== TO BE DONE ==
Carry on the post about ambiguity and vagueness in semantics from where it stops, not the data that comes after it.

Tuesday, January 31, 2012

Ambiguity and vagueness in semantic


Ambiguity and vagueness
Ambiguity could be meant that both words and sentences can have more than one meaning, and the semantic rules a linguist sets up must state correctly for each language which words and sentences have more than one meaning. A little problem in deciding of a given sentence whether or not it is ambiguous is count as ambiguity. There are many cases where it is not at all clear whether the word, phrase or sentence in question is ambiguous or not.
For Instance: She has good legs.
Take the word good .Is it ambiguous? This sentence can either mean that she has healthy legs (no varicose veins, no broken or badly mended bones, no weak ankles, etc), or it can mean that she has beautiful legs, or it can mean that she has legs which function well (as an athlete’s, or a gymnast’s and etc).
So, we can conclude that the word good may be used in sentences with different interpretation. The problem is compounded when we look at other phrases containing good. A good student describes either someone who behaves well, or even someone who works haphazardly but shows a high level of ability. Then in other sentence containing good is A good film. This sentence can either means one which gives enjoyment or one which is thought to be of lasting value. What has to be decided is whether the meaning of good is homogeneous and neutral between all these different specifications, or whether good has different meanings according to its use in describing different things. In more general terms, this presents an example of the difficulty of distinguishing ambiguity from lack of specification or vagueness.

A.      Four types of vagueness
To see the extent of the problem of distinguishing ambiguity from vagueness, let us consider the different types of vagueness. There four types are not unrelated to each other:
1.      Referential vagueness
Referential vagueness, where the meaning of the lexical item is in principle clear enough, but it may be hard to decide whether or not the item can be applied to certain objects.

== DATA ENTRIES ==

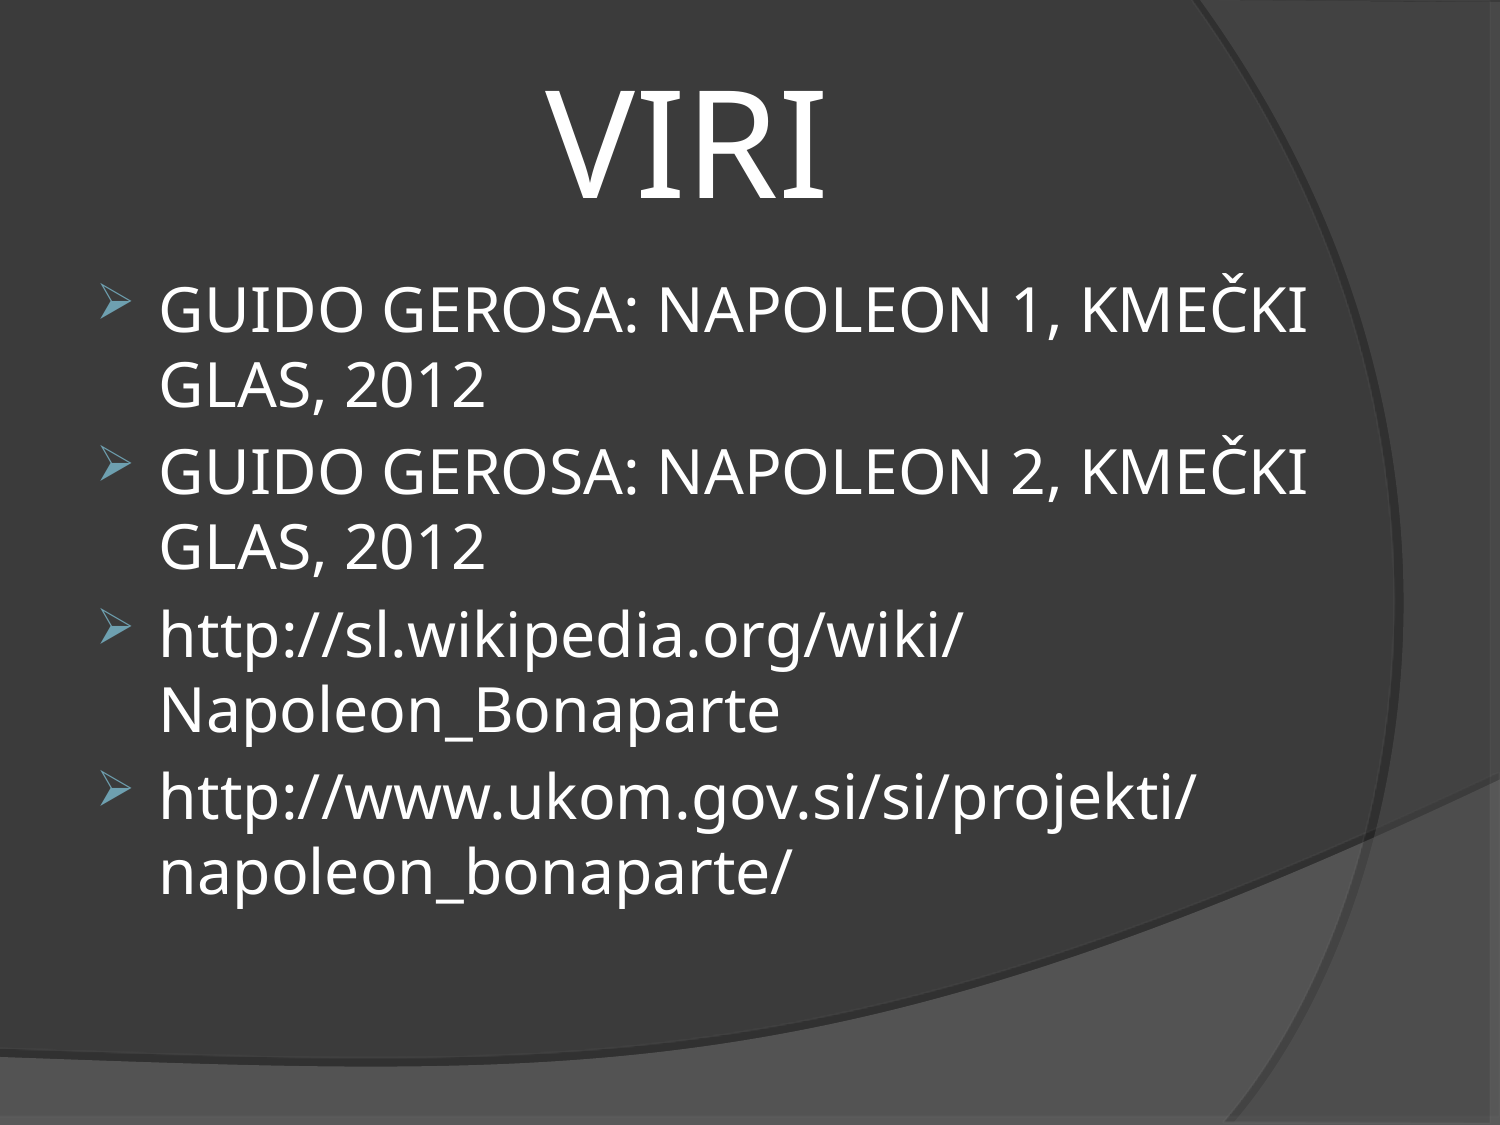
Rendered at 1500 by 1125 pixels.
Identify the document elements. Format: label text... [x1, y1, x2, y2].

list GUIDO GEROSA: NAPOLEON 1, KMEČKI GLAS, 2012 GUIDO GEROSA: NAPOLEON 2, KMEČKI GLAS, 2012 http://sl.wikipedia.org/wiki/Napoleon_Bonaparte http://www.ukom.gov.si/si/projekti/ napoleon_bonaparte/ [75, 262, 1500, 1005]
title VIRI [75, 45, 1300, 233]
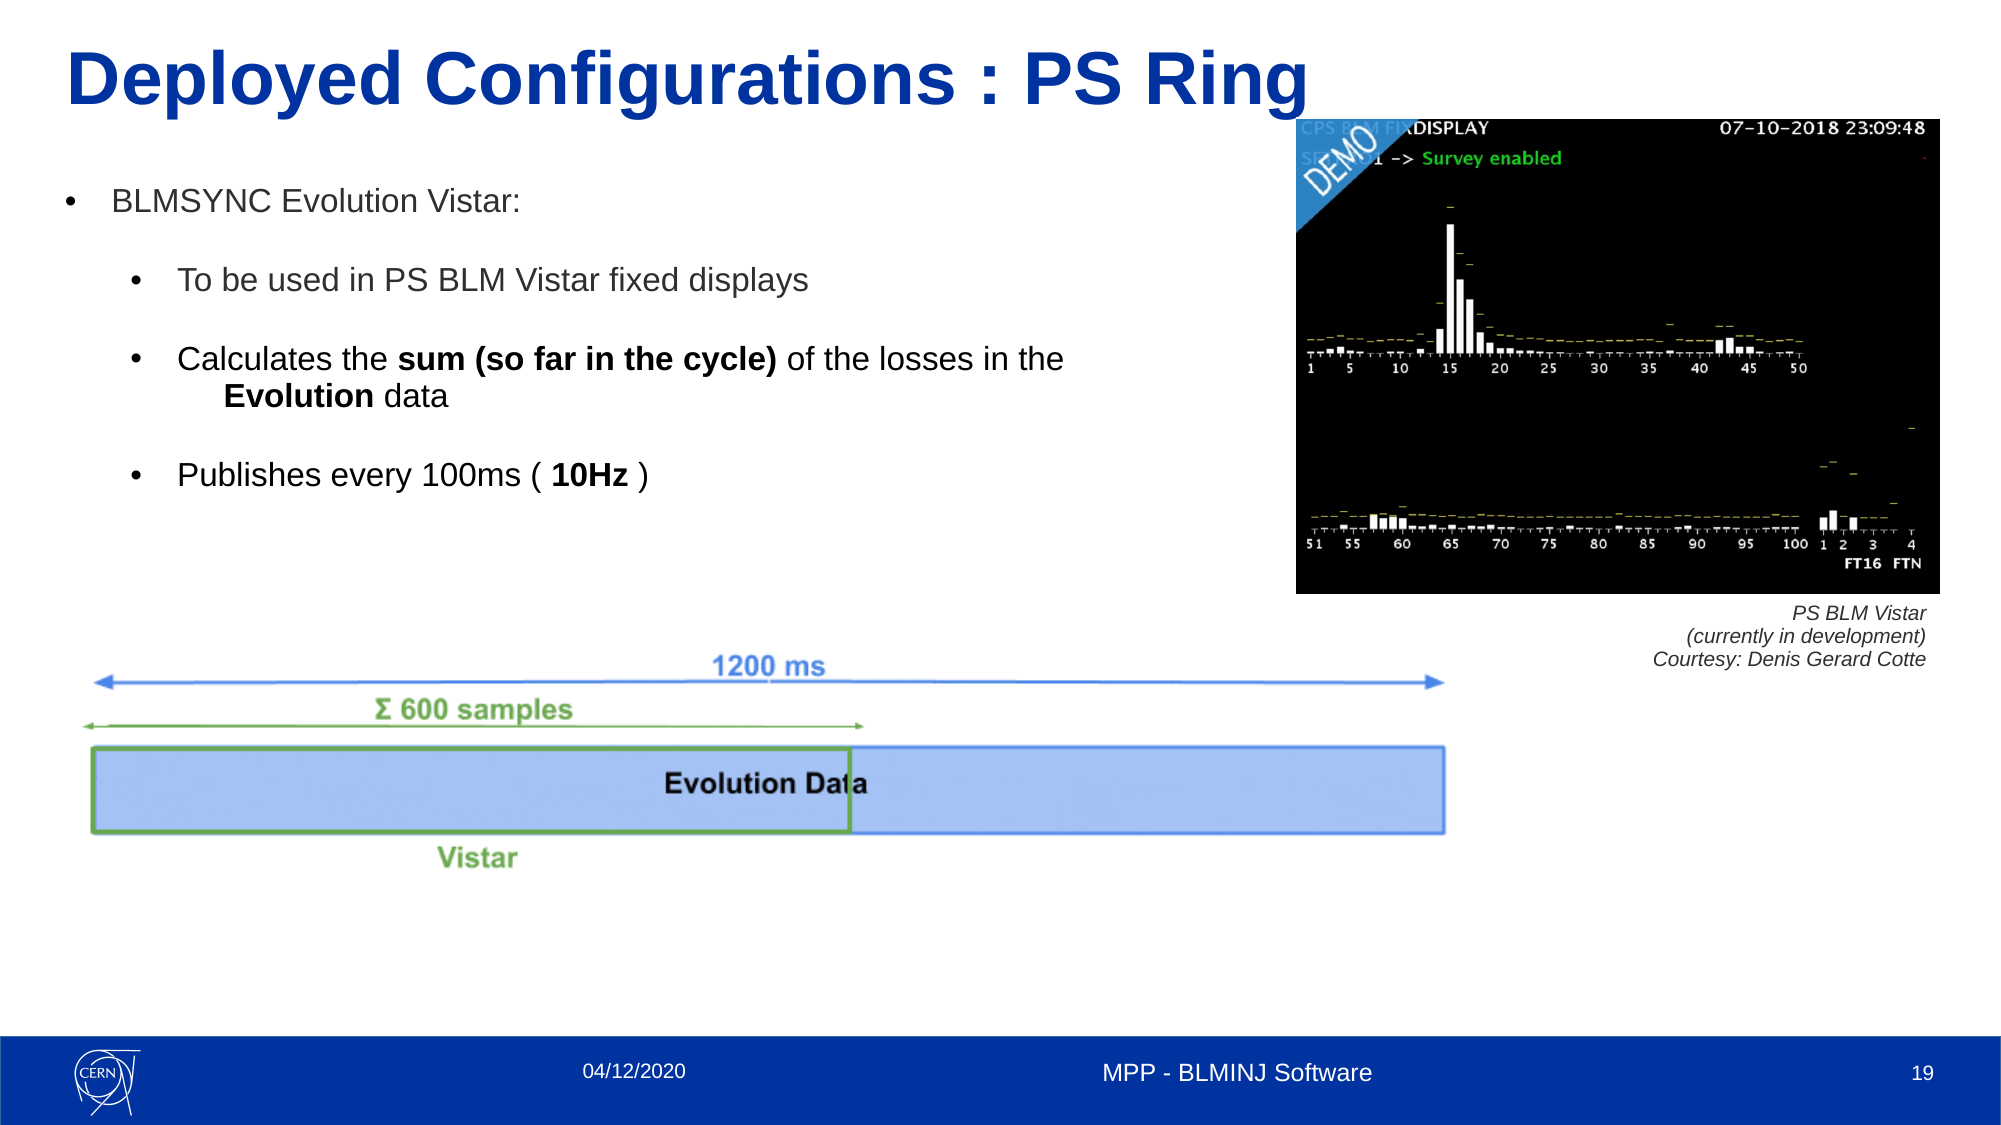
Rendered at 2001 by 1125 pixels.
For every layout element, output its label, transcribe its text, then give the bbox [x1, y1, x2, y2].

text_box PS BLM Vistar (currently in development) Courtesy: Denis Gerard Cotte [1554, 594, 1942, 694]
slide_number 19 [1822, 1042, 1935, 1103]
slide_number 04/12/2020 [571, 1041, 686, 1102]
title Deployed Configurations : PS Ring [66, 44, 1934, 135]
text_box BLMSYNC Evolution Vistar: To be used in PS BLM Vistar fixed displays Calculates the sum (so far in the cycle) of the losses in the Evolution data Publishes every 100ms ( 10Hz ) [47, 174, 1238, 627]
picture [1296, 117, 1941, 594]
footer MPP - BLMINJ Software [698, 1042, 1777, 1103]
picture [1, 1037, 2000, 1125]
picture [47, 643, 1481, 902]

== SOLVED PROBLEM ==
For example: city and town. Presumably we can at least roughly agree that a city is a place where a large collection of people live, and it is made up of a large number of houses; whereas a town is simply any place where a collection of people live, made up of a certain number of houses. Town can be small or large, but cities are big by definition. If we can agree that the meanings of the items need to have a specification along these lines, we shall certainly find difficulty in individual cases in deciding whether or not some place is city or town. Is Bradford a city? Notice that it will not do to specify as part of the meaning of the item that a city must contain a minimum number of inhabitants, for we can talk of Roman cities where the numbers might scarcely exceed that of a present-day village.
2.      Indeterminacy of meaning
The second type of vagueness is Indeterminacy of the meaning of an item or phrase, where the interpretation seems itself quite intangible and indeterminate.
For instance: Possessive construction – John’s book.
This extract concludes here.